## Prompt
Quote exactly and only this range of lines in the data below: the line that holds "3. Give the direction or seek an order" to the line that holds "give the direction verbally, using the script", both included.

-- Information shown follows --

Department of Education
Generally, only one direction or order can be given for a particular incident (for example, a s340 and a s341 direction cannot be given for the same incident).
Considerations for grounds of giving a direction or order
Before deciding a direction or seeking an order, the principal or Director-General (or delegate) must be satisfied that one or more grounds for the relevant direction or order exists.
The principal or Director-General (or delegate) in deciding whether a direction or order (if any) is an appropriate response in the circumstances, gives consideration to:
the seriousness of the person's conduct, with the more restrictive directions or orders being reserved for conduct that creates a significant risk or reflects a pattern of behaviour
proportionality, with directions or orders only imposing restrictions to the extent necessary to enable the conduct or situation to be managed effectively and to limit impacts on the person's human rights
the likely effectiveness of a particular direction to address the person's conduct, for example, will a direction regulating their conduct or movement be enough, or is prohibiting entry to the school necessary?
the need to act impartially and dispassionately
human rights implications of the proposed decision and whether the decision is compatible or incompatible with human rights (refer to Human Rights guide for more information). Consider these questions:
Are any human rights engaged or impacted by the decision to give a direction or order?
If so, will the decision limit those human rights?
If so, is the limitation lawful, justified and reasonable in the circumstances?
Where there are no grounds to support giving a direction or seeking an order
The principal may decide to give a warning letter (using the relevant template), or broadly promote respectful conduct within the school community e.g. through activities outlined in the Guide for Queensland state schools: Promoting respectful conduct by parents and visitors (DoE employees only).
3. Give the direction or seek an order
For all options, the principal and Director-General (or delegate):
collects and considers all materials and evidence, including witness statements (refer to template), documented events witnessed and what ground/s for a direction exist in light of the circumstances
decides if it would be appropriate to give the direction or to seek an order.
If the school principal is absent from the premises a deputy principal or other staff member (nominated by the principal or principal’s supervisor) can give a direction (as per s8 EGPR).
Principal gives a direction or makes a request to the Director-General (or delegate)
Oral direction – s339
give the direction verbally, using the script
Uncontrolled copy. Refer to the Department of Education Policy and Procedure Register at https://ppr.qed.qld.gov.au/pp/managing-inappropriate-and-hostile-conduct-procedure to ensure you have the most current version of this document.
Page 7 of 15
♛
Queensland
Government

-- Information shown concluded --
-- Information shown follows --

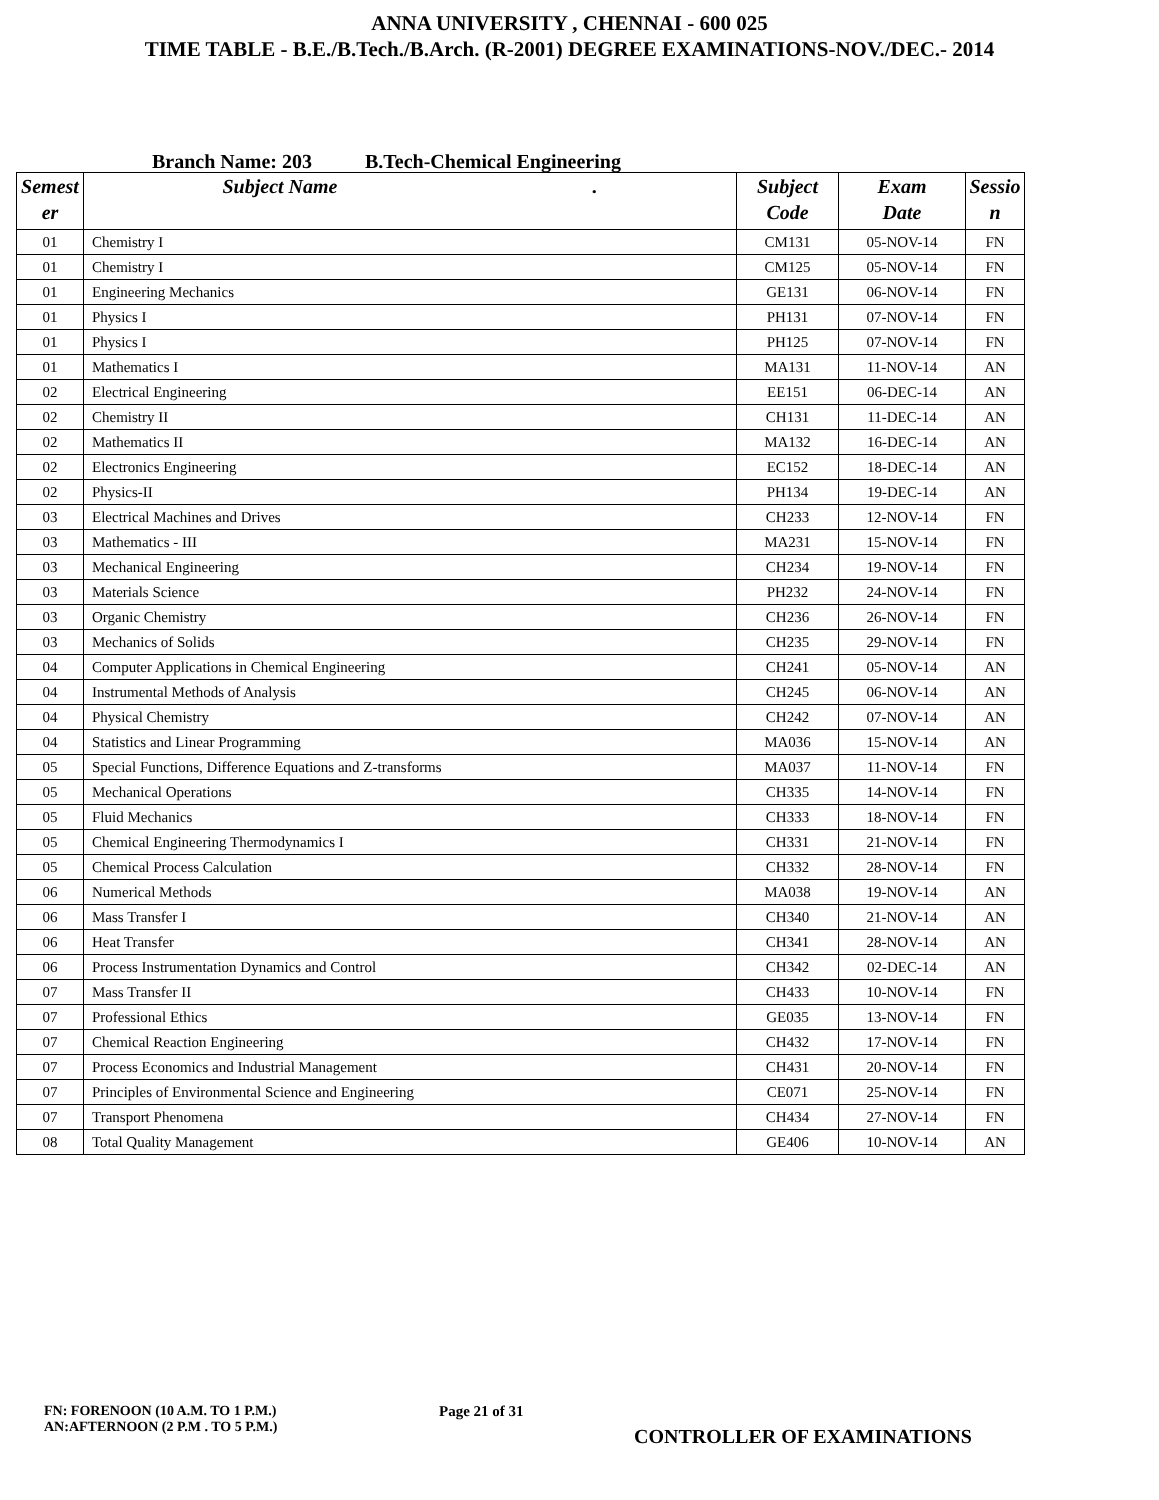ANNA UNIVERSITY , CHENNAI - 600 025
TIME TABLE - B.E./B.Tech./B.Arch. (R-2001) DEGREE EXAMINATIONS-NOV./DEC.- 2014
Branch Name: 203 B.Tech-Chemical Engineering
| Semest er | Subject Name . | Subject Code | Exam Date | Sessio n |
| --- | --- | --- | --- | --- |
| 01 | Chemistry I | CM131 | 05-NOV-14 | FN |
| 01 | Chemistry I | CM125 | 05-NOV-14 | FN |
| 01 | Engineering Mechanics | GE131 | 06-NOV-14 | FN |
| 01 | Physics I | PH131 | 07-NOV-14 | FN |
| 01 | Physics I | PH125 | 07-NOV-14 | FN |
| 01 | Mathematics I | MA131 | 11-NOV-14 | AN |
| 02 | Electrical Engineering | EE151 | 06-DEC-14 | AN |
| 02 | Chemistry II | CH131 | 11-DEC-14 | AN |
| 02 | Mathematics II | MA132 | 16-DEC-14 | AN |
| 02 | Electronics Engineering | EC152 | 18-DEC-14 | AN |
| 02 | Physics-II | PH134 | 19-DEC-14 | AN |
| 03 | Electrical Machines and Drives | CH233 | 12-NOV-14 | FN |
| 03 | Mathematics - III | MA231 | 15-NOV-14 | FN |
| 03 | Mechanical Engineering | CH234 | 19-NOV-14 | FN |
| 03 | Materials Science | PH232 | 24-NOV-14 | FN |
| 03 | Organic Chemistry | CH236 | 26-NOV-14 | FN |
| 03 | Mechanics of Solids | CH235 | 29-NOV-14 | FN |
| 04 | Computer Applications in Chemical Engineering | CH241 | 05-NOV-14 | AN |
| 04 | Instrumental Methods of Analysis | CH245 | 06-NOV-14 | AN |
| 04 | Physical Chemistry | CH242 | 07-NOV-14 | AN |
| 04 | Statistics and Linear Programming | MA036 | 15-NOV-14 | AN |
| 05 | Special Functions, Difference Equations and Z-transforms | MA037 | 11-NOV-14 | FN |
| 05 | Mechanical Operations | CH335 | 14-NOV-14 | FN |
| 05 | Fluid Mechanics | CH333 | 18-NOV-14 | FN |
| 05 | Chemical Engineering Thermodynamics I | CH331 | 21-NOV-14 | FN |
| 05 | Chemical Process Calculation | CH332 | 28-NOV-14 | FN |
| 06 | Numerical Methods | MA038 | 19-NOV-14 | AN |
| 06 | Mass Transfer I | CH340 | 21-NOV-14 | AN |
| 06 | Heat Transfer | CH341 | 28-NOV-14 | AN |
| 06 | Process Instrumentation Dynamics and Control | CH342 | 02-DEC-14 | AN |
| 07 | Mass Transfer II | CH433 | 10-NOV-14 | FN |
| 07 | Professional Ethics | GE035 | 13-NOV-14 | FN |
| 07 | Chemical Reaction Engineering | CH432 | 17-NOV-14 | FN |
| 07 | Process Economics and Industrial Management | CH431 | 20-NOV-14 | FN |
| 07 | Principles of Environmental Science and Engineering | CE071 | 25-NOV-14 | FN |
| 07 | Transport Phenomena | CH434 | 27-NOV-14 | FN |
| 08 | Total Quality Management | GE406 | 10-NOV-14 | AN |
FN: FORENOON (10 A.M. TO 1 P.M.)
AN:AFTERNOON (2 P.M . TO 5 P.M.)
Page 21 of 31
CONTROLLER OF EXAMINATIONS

-- Information shown concluded --
-- Information shown follows --

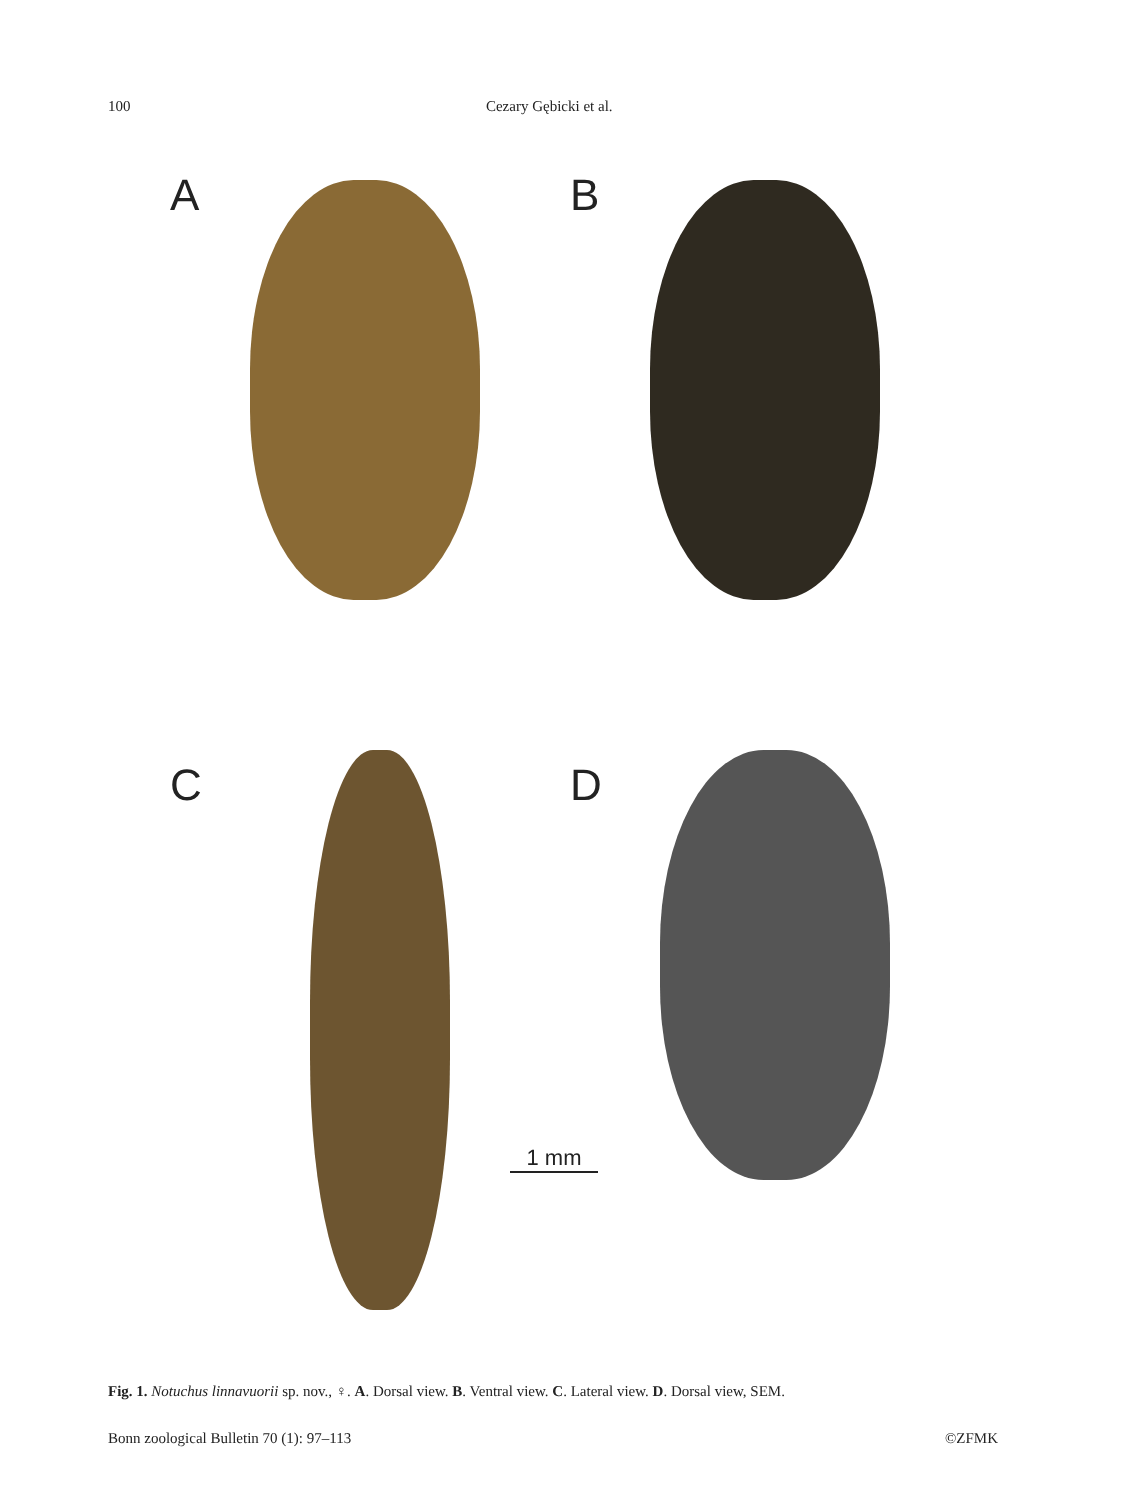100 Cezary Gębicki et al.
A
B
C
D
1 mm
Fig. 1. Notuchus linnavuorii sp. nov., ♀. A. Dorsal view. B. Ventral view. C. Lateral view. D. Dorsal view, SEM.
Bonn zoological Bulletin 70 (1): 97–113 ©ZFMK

-- Information shown concluded --

## Exercise result
3. Give the direction or seek an order
For all options, the principal and Director-General (or delegate):
collects and considers all materials and evidence, including witness statements (refer to template), documented events witnessed and what ground/s for a direction exist in light of the circumstances
decides if it would be appropriate to give the direction or to seek an order.
If the school principal is absent from the premises a deputy principal or other staff member (nominated by the principal or principal’s supervisor) can give a direction (as per s8 EGPR).
Principal gives a direction or makes a request to the Director-General (or delegate)
Oral direction – s339
give the direction verbally, using the script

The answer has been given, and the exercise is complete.